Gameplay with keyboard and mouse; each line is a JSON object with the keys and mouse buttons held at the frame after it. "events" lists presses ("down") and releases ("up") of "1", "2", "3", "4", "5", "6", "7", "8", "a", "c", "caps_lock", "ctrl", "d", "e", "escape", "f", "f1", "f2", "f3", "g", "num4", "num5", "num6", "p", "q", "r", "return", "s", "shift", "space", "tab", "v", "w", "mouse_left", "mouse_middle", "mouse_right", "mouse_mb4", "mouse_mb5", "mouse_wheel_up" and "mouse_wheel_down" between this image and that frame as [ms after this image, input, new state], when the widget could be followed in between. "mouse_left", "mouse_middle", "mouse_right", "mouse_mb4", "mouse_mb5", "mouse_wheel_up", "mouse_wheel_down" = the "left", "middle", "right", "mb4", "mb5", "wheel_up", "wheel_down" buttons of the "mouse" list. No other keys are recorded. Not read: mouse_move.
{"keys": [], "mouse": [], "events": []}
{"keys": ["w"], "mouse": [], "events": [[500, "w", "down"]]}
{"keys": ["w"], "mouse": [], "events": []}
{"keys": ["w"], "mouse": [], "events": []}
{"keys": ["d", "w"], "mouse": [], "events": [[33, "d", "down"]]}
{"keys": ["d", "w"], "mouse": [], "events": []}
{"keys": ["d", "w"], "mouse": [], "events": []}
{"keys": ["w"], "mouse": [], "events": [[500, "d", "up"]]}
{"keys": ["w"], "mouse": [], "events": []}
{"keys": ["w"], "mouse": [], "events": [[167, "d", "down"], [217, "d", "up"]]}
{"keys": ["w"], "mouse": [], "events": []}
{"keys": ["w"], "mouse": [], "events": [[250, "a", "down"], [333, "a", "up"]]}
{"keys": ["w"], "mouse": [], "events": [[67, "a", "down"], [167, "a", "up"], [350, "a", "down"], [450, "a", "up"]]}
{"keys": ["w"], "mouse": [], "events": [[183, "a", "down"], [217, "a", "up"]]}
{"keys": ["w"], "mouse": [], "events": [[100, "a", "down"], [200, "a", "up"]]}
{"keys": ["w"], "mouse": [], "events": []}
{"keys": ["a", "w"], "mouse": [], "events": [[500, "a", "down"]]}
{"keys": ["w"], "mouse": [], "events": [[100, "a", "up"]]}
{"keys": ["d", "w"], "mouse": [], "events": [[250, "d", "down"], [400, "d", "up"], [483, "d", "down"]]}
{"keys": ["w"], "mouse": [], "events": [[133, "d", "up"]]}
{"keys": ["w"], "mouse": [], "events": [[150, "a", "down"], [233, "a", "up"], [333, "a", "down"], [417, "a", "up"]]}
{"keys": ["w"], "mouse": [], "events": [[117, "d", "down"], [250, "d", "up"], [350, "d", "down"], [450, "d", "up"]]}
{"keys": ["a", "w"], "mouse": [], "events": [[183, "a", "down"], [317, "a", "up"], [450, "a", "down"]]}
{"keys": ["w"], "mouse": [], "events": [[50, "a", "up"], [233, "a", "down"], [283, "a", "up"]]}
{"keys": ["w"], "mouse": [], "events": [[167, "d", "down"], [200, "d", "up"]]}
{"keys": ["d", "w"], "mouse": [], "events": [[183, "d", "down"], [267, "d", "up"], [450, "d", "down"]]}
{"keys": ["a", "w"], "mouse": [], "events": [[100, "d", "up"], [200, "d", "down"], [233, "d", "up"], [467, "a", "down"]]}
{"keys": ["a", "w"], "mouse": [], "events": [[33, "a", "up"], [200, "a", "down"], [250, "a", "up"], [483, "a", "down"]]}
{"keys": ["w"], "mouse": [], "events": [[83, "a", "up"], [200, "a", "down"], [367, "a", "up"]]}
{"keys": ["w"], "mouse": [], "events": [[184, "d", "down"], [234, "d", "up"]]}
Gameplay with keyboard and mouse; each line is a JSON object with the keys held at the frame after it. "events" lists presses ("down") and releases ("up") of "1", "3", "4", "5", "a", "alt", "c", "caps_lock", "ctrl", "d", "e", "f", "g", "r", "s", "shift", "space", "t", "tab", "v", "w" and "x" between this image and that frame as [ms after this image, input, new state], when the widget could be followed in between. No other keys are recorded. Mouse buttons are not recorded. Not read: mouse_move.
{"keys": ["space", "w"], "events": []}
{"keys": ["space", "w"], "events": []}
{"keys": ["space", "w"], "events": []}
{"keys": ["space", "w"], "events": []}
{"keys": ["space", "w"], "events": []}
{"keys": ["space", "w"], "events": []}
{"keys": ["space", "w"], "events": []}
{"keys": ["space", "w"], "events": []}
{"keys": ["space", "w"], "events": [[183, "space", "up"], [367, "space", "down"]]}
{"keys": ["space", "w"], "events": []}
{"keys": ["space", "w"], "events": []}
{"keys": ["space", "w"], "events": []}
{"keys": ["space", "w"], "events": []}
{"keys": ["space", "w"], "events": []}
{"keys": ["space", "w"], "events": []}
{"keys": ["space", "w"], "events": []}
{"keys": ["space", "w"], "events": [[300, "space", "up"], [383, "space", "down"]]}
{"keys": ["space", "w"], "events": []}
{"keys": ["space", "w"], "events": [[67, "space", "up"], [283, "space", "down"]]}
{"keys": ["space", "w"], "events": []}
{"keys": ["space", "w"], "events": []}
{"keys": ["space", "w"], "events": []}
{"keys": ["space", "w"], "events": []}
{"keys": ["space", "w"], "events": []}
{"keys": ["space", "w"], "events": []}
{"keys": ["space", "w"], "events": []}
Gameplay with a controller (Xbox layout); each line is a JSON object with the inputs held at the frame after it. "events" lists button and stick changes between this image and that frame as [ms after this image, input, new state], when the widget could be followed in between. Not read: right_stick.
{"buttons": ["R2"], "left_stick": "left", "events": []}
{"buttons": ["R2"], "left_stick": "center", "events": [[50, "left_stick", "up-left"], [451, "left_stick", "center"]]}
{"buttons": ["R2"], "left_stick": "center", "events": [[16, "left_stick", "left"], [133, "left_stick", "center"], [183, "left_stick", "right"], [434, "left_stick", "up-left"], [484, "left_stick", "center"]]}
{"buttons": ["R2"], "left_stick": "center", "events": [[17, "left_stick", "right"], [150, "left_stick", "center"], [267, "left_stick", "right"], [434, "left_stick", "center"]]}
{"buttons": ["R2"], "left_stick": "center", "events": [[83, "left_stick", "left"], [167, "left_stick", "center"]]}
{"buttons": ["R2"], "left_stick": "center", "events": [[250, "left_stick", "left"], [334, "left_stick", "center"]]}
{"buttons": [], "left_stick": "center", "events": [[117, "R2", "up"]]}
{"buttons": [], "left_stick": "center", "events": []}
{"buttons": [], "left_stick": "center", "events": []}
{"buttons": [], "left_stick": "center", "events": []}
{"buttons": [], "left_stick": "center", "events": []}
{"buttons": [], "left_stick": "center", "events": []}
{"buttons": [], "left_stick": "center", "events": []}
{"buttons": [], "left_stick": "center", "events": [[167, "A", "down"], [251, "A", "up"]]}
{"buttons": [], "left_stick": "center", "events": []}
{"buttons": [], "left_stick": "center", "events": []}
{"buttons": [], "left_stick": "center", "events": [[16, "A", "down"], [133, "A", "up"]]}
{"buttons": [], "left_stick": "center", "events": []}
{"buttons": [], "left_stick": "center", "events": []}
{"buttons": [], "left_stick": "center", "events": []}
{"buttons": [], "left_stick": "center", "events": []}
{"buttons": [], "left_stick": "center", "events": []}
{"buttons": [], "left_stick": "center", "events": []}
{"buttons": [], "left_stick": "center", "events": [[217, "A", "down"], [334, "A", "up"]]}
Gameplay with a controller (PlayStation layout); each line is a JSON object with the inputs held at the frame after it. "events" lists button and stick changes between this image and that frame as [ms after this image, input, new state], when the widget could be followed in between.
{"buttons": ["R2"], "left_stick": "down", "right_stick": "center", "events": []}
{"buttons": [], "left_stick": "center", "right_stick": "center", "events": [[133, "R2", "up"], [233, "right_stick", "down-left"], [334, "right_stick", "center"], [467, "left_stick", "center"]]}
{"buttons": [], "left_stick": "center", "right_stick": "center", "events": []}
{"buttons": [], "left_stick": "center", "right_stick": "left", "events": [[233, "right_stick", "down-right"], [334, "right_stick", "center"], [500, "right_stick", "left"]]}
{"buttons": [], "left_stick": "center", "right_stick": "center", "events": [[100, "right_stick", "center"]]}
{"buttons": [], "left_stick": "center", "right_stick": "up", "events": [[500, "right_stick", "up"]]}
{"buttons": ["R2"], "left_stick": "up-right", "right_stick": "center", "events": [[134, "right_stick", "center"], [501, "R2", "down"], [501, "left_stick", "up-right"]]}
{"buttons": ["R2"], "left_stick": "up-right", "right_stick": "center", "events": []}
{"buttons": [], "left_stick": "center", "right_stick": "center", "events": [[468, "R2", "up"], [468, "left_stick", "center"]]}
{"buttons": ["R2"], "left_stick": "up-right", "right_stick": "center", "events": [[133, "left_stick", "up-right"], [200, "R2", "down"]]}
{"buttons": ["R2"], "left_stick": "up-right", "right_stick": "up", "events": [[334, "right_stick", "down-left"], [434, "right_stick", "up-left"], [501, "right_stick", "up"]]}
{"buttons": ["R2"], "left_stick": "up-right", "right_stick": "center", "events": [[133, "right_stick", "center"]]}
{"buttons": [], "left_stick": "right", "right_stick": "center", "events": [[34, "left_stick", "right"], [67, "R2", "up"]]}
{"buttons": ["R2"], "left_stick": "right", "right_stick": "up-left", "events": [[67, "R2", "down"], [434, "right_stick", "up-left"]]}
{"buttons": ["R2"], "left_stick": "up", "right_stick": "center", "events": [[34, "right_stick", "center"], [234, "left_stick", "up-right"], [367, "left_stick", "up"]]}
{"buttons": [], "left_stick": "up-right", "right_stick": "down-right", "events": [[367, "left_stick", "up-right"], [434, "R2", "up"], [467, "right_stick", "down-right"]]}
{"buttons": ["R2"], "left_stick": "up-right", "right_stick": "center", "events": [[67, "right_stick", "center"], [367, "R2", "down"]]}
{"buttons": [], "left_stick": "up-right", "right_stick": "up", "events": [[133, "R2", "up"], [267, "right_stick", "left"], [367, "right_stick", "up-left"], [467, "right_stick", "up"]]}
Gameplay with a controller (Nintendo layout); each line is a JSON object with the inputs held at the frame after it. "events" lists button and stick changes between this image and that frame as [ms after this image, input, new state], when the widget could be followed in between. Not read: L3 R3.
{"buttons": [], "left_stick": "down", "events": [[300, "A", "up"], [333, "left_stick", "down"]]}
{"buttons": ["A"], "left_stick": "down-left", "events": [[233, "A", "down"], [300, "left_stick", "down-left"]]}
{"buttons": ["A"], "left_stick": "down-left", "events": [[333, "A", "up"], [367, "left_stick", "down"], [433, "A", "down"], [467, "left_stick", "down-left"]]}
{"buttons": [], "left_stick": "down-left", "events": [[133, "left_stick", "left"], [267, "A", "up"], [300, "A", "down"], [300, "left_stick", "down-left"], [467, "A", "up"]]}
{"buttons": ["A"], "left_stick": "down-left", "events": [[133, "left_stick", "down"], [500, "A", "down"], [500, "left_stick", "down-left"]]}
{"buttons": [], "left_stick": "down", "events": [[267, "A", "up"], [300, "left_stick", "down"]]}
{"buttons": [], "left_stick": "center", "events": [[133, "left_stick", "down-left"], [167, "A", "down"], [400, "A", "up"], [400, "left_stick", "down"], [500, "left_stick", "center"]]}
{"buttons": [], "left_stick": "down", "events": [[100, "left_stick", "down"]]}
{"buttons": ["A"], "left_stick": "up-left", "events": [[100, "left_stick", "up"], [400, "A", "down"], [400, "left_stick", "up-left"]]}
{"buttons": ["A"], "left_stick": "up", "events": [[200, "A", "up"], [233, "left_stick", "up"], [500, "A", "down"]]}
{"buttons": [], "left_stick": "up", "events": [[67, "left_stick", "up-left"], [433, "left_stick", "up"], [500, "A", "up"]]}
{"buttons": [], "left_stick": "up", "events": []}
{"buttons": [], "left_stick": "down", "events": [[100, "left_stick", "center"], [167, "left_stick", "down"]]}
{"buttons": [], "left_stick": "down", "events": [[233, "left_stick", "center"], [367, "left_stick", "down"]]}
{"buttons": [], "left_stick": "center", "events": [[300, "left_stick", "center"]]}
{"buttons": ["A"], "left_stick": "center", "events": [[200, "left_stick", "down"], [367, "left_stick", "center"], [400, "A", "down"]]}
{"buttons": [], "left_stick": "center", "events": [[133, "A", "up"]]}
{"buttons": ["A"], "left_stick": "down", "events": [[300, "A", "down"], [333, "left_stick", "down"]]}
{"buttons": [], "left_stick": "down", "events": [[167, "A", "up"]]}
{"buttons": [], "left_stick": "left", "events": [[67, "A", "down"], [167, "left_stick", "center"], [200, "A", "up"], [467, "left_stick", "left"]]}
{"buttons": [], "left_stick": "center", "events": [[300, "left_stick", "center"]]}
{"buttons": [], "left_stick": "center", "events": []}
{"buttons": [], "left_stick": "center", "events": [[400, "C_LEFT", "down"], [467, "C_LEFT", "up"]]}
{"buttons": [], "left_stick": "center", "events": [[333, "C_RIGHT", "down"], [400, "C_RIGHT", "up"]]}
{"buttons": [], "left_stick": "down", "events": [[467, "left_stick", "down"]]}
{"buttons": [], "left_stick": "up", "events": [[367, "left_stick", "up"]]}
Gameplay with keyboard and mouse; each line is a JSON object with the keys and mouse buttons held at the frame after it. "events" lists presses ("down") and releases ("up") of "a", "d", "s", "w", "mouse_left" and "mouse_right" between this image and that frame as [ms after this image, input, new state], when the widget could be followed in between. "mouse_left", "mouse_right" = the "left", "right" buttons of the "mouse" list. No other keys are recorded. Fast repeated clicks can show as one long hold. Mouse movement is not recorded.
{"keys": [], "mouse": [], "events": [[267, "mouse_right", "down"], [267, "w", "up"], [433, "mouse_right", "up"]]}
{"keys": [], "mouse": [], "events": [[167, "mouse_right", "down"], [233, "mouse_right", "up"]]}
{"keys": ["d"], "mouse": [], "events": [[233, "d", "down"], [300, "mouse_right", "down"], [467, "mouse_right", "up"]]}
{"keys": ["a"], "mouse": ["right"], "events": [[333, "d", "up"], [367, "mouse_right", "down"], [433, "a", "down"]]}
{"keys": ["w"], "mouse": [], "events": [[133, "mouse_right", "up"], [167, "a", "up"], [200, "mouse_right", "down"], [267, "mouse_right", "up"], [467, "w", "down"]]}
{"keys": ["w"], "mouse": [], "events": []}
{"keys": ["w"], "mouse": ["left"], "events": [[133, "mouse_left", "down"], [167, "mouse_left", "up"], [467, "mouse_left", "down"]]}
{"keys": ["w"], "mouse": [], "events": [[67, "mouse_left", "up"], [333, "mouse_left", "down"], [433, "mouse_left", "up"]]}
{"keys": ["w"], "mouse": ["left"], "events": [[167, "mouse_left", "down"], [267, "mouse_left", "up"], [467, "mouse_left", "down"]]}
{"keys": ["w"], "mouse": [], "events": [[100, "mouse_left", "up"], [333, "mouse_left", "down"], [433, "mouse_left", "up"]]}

=== WORK INSTRUCTIONS ===
Which lines of the listing contain the word "ctrl"? Copy each of them.

=== RESPONSE TO THIS TASK ===
Gameplay with keyboard and mouse; each line is a JSON object with the keys and mouse buttons held at the frame after it. "events" lists presses ("down") and releases ("up") of "1", "2", "3", "4", "5", "6", "7", "8", "a", "c", "caps_lock", "ctrl", "d", "e", "escape", "f", "f1", "f2", "f3", "g", "num4", "num5", "num6", "p", "q", "r", "return", "s", "shift", "space", "tab", "v", "w", "mouse_left", "mouse_middle", "mouse_right", "mouse_mb4", "mouse_mb5", "mouse_wheel_up" and "mouse_wheel_down" between this image and that frame as [ms after this image, input, new state], when the widget could be followed in between. "mouse_left", "mouse_middle", "mouse_right", "mouse_mb4", "mouse_mb5", "mouse_wheel_up", "mouse_wheel_down" = the "left", "middle", "right", "mb4", "mb5", "wheel_up", "wheel_down" buttons of the "mouse" list. No other keys are recorded. Not read: mouse_move.
Gameplay with keyboard and mouse; each line is a JSON object with the keys held at the frame after it. "events" lists presses ("down") and releases ("up") of "1", "3", "4", "5", "a", "alt", "c", "caps_lock", "ctrl", "d", "e", "f", "g", "r", "s", "shift", "space", "t", "tab", "v", "w" and "x" between this image and that frame as [ms after this image, input, new state], when the widget could be followed in between. No other keys are recorded. Mouse buttons are not recorded. Not read: mouse_move.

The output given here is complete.